In questa sezione trovate tutti gli articoli relativi al progetto che lo scrittore  torinese Andrea Bajani ha realizzato per il Salone del Libro nel 2014.  Questa sezione del blog contiene sia gli articoli preparatori al progetto sia il resoconto del Salone del Libro 2014 a maggio. Il progetto 2014  è stato dedicato all’Europa.

Interrogarsi sull’Europa nel contesto del Bookstock Village, significa farlo da un osservatorio linguistico privilegiato. Nell’immaginario, non solo giovanile, l’Europa è un luogo fatto di sole parole: ovvero una realtà di cui si sente parlare, a proposito della quale si leggono titoli sui giornali, ma che in qualche modo si affaccia come un contenitore vuoto. Latore di rimedi dolorosi (“Ce lo chiede l’Europa”), bandiera di appartenenza in epoca di solitudini atomistiche (“Siamo in Europa”), per lo più l’Europa è un fondale vacuo che suscita poco interesse, men che meno a sedici anni.

Quello su cui ci si propone di lavorare quest’anno è tentare di sondare, attraverso i depositi linguistici, che cosa c’è dietro quel cumulo di parole rovesciate nei discorsi e sui giornali. Ovvero: passare dall’Europa delle parole – nell’accezione del chiacchiericcio – all’Europa delle parole, nell’accezione linguistica: quali sono le parole che oggi la costituiscono? Di quante parole è fatta, e dunque di quali concretezze (memoriali, culturali, di immaginario) l’Europa di un sedicenne?

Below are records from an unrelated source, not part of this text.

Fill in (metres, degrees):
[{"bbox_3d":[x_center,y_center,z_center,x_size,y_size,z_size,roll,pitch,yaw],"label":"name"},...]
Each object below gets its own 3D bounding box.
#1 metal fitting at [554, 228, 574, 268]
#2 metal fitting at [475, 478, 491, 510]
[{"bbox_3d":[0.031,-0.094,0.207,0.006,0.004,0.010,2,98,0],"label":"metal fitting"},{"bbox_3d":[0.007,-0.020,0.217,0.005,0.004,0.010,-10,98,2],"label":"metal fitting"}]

Negli anni 2011-2013 il Bookstock Village è stato il teatro di una piccola significativa rivoluzione, nella fascia di età delle scuole superiori. Ha smesso di essere un contenitore di attività destinate al pubblico tra i 14 e i 18 anni, per trasformarsi in un laboratorio di immaginario e in un osservatorio linguistico sulle trasformazioni dell’Italia contemporanea. Le parole, come era naturale dato il contesto, sono stato lo strumento più diretto. Di quali parole, di quale pasta è fatto il tempo che i ragazzi attraversano? Bombardati quotidianamente di linguaggio, manipolatori essi stessi di parole, ai ragazzi manca troppo spesso – o si offre troppo raramente – l’ascolto, la disamina, l’interrogazione ragionata di un vocabolario attraverso cui prende forma, più o meno consapevolmente, il loro e il nostro mondo.

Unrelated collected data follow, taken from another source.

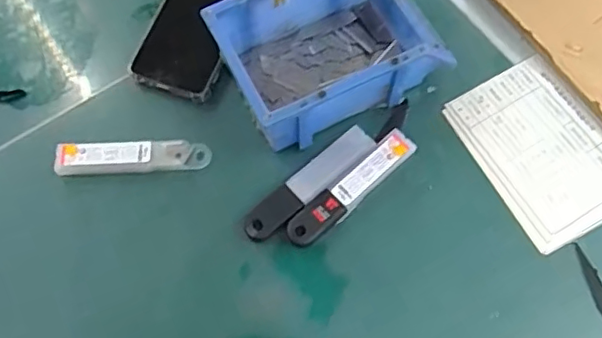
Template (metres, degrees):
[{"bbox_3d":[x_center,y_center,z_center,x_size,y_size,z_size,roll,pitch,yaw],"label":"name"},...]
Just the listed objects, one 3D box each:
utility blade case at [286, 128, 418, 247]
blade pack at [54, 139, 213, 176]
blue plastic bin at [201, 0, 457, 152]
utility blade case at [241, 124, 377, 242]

Prima è stata la scelta di parole significative, simboliche, quindi, nelle due più recenti edizioni, l’invenzione di neologismi, ovvero di evidenziatori di novità sociologiche, percettive, politiche in atto. Il progetto ha avuto grande evidenza mediatica, il che conforta non tanto per il palcoscenico, quanto per via del riconoscimento dell’utilità dello strumento. Lungi dall’esaurisi nel gioco linguistico, ha rappresentato il significativo contributo di una generazione (troppo spesso usata solo per ritratti a perdere) alla vita attiva di un Paese.